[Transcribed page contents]
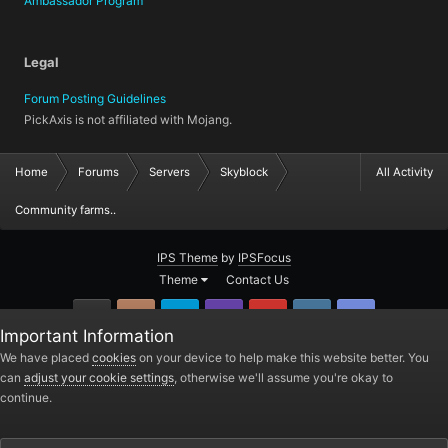
Ambassador Program
Legal
Forum Posting Guidelines
PickAxis is not affiliated with Mojang.
Home
Forums
Servers
Skyblock
All Activity
Community farms..
IPS Theme
by
IPSFocus
Theme
Contact Us
GitHub
Instagram
Twitter
Twitch.tv
YouTube
Steam
TeamSpea
Important Information
PickAxis
We have placed
cookies
on your device to help make this website better. You
can
adjust your cookie settings
, otherwise we'll assume you're okay to
Powered by Invision Community
continue.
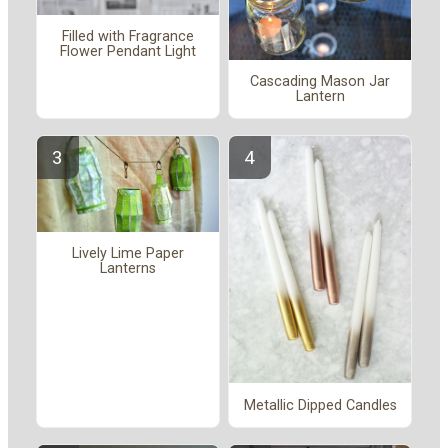
Filled with Fragrance
Flower Pendant Light
Cascading Mason Jar
Lantern
Lively Lime Paper
Lanterns
Metallic Dipped Candles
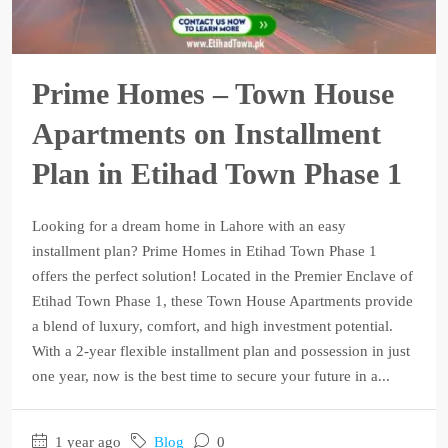
Prime Homes – Town House
Apartments on Installment
Plan in Etihad Town Phase 1
Looking for a dream home in Lahore with an easy
installment plan? Prime Homes in Etihad Town Phase 1
offers the perfect solution! Located in the Premier Enclave of
Etihad Town Phase 1, these Town House Apartments provide
a blend of luxury, comfort, and high investment potential.
With a 2-year flexible installment plan and possession in just
one year, now is the best time to secure your future in a...
1 year ago
Blog
0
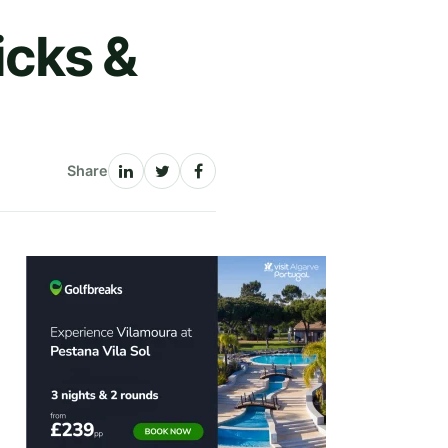
icks &
Share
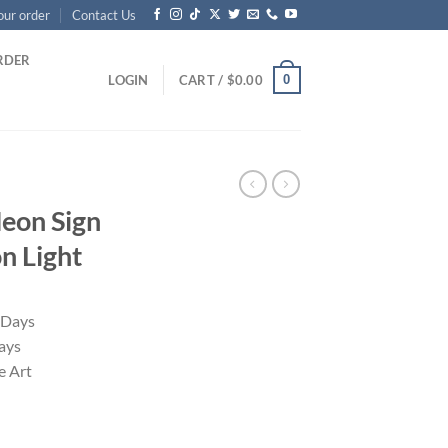
our order
Contact Us
RDER
0
LOGIN
CART /
$
0.00
Neon Sign
 Light
 Days
ays
 Art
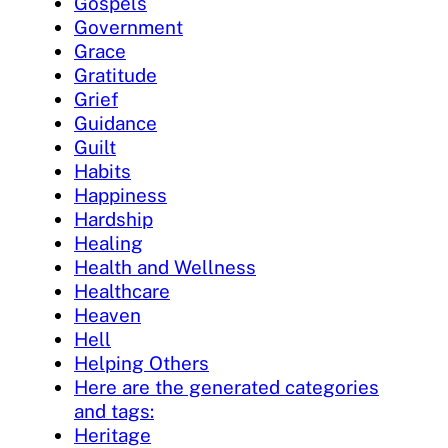
Gospels
Government
Grace
Gratitude
Grief
Guidance
Guilt
Habits
Happiness
Hardship
Healing
Health and Wellness
Healthcare
Heaven
Hell
Helping Others
Here are the generated categories
and tags:
Heritage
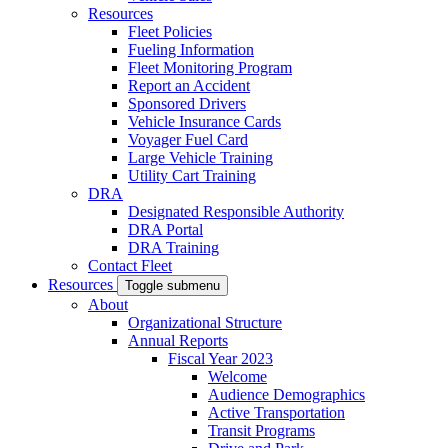
Resources
Fleet Policies
Fueling Information
Fleet Monitoring Program
Report an Accident
Sponsored Drivers
Vehicle Insurance Cards
Voyager Fuel Card
Large Vehicle Training
Utility Cart Training
DRA
Designated Responsible Authority
DRA Portal
DRA Training
Contact Fleet
Resources
Toggle submenu
About
Organizational Structure
Annual Reports
Fiscal Year 2023
Welcome
Audience Demographics
Active Transportation
Transit Programs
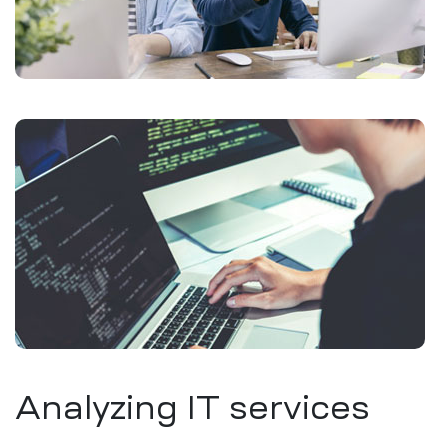
Analyzing IT services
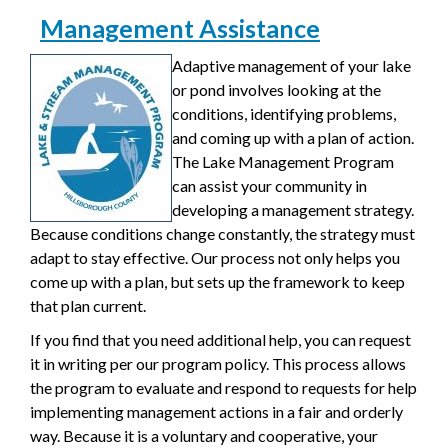
Management Assistance
Adaptive management of your lake
or pond involves looking at the
conditions, identifying problems,
and coming up with a plan of action.
The Lake Management Program
can assist your community in
developing a management strategy.
Because conditions change constantly, the strategy must
adapt to stay effective. Our process not only helps you
come up with a plan, but sets up the framework to keep
that plan current.
If you find that you need additional help, you can request
it in writing per our program policy. This process allows
the program to evaluate and respond to requests for help
implementing management actions in a fair and orderly
way. Because it is a voluntary and cooperative, your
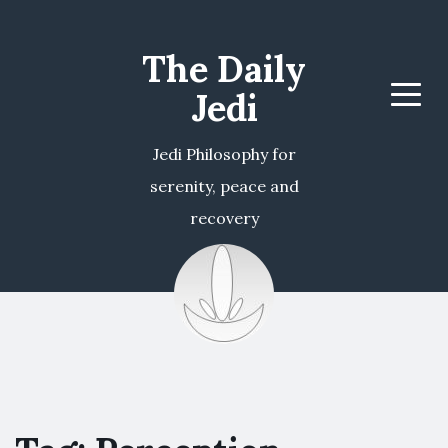
The Daily
Jedi
Menu
Jedi Philosophy for
serenity, peace and
recovery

**TASK PROMPT**
Go through the entries. Report every line that contains the word "Etihad".

**RESPONSE TO THIS TASK**
Plan in Etihad Town Phase 1
installment plan? Prime Homes in Etihad Town Phase 1
Etihad Town Phase 1, these Town House Apartments provide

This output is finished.